In a joint motion filed late yesterday, however, EPA and the plaintiffs asked the court to a halt all proceedings through late November while they try to hammer out a settlement. "Should the parties conclude that settlement discussions are advancing and fruitful, but that more time is necessary to complete discussions," they will seek another extension past that point, the motion said.
In its 2014 report, ERCOT had predicted that anywhere between 3,000 and 8,500 MW of coal-fired generating capacity in its bailiwick was at "moderate to high risk of retirement," primarily because of the haze plan’s expected expense. Overall, the system has about 19,200 MW of coal-driven capacity; more recent planning scenarios now indicate that about 6,000 MW could fall victim to the haze standards, Searcy said.

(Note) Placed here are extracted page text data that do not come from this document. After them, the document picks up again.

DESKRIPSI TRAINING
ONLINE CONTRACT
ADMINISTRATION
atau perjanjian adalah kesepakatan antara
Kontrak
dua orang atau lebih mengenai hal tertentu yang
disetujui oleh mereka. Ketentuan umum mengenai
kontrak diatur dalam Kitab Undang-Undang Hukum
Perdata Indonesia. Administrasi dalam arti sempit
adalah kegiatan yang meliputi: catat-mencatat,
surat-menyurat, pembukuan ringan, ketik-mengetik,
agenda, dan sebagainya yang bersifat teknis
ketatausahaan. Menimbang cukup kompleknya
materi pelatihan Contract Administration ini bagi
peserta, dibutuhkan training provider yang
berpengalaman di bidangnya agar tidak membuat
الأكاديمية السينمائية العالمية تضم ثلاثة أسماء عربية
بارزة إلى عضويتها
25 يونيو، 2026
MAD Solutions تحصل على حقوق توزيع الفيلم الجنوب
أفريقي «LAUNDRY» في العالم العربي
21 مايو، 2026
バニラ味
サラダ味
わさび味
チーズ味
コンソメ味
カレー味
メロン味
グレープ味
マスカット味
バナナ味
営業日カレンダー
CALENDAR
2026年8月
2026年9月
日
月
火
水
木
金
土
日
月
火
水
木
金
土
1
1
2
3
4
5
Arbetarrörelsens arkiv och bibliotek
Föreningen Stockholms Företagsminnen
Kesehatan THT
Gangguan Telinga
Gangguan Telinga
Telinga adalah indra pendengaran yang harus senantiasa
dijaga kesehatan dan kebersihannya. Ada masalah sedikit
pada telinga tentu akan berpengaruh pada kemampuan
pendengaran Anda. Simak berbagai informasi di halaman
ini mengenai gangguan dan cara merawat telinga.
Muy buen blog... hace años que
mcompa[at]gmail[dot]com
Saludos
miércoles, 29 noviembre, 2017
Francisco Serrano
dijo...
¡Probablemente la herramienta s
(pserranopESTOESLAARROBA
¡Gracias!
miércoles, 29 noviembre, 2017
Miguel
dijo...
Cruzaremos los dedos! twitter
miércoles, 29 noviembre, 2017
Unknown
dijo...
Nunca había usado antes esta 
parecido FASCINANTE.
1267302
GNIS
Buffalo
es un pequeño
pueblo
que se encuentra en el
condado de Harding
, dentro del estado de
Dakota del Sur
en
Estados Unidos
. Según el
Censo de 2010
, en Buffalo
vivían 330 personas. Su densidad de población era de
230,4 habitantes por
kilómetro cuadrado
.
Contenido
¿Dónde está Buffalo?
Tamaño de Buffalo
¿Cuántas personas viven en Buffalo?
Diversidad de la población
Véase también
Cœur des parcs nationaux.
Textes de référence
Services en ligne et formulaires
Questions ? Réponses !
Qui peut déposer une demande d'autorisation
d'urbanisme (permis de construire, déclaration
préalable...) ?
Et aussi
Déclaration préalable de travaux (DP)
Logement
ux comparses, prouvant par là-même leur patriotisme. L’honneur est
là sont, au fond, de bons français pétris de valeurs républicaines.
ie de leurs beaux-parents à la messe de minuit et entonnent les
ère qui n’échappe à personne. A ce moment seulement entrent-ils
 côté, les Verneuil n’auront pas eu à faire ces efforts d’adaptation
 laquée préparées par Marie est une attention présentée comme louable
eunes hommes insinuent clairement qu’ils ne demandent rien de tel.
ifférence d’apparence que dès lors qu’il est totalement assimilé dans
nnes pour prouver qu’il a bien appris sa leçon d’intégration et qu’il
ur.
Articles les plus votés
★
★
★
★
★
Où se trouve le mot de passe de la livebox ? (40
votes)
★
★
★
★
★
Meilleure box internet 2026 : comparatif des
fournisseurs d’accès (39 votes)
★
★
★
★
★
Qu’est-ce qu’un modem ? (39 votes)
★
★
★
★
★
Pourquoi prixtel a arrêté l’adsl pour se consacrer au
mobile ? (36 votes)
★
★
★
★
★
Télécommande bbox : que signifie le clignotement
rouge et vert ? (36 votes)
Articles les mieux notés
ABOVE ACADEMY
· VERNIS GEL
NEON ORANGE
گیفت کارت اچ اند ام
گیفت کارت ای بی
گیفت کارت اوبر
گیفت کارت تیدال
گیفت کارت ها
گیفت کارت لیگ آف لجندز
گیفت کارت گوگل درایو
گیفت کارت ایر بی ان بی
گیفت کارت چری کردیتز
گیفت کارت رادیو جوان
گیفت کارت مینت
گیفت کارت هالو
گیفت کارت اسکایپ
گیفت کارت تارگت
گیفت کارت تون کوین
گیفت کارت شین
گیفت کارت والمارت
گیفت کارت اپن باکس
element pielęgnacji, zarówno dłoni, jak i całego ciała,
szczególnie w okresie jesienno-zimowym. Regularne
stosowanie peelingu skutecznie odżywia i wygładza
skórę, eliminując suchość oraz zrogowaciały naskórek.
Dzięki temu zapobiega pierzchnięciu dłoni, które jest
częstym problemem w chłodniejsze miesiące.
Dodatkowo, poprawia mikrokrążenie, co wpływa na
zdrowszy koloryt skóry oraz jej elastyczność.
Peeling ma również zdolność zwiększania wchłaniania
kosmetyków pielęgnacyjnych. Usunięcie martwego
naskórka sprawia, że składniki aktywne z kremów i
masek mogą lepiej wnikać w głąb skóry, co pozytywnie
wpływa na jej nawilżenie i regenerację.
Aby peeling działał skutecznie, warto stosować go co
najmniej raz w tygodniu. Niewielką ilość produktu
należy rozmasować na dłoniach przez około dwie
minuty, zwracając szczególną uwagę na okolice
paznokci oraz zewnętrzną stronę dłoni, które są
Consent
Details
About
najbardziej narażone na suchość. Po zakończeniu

The haze reduction program, dating back to 1999 in its current form, was put in place by Congress with a goal of eventually restoring natural visibility conditions at 156 large national parks and wildlife refuges.
Outside observers are split on the magnitude of the reliability threat — or whether there is a threat at all.
For Edward Hirs, an energy economist at the University of Houston, ERCOT’s worries are valid.
While it is "appalling" that some coal-fired plants still lack SO2 scrubbers, Hirs said in an email, "ERCOT is looking forward to a real shortfall" should those plants begin closing.
Not only is the estimated cost of retrofitting old coal facilities with new pollution controls higher than the price tag of adding gas-fired generation, Hirs added, but building new gas plants "is not a winner with current prices."
But Tom McGarity, an environmental law professor at the University of Texas, thought that existing gas-fired plants — which he said tend to be "peakers" used when electricity demand spikes — could compensate for the retirement of at least some of the coal-burning facilities.
"It’s almost like Chicken Little, they raise the reliability concerns so often," McGarity said. "The fact of the matter is that we’ve survived without brownouts or blackouts."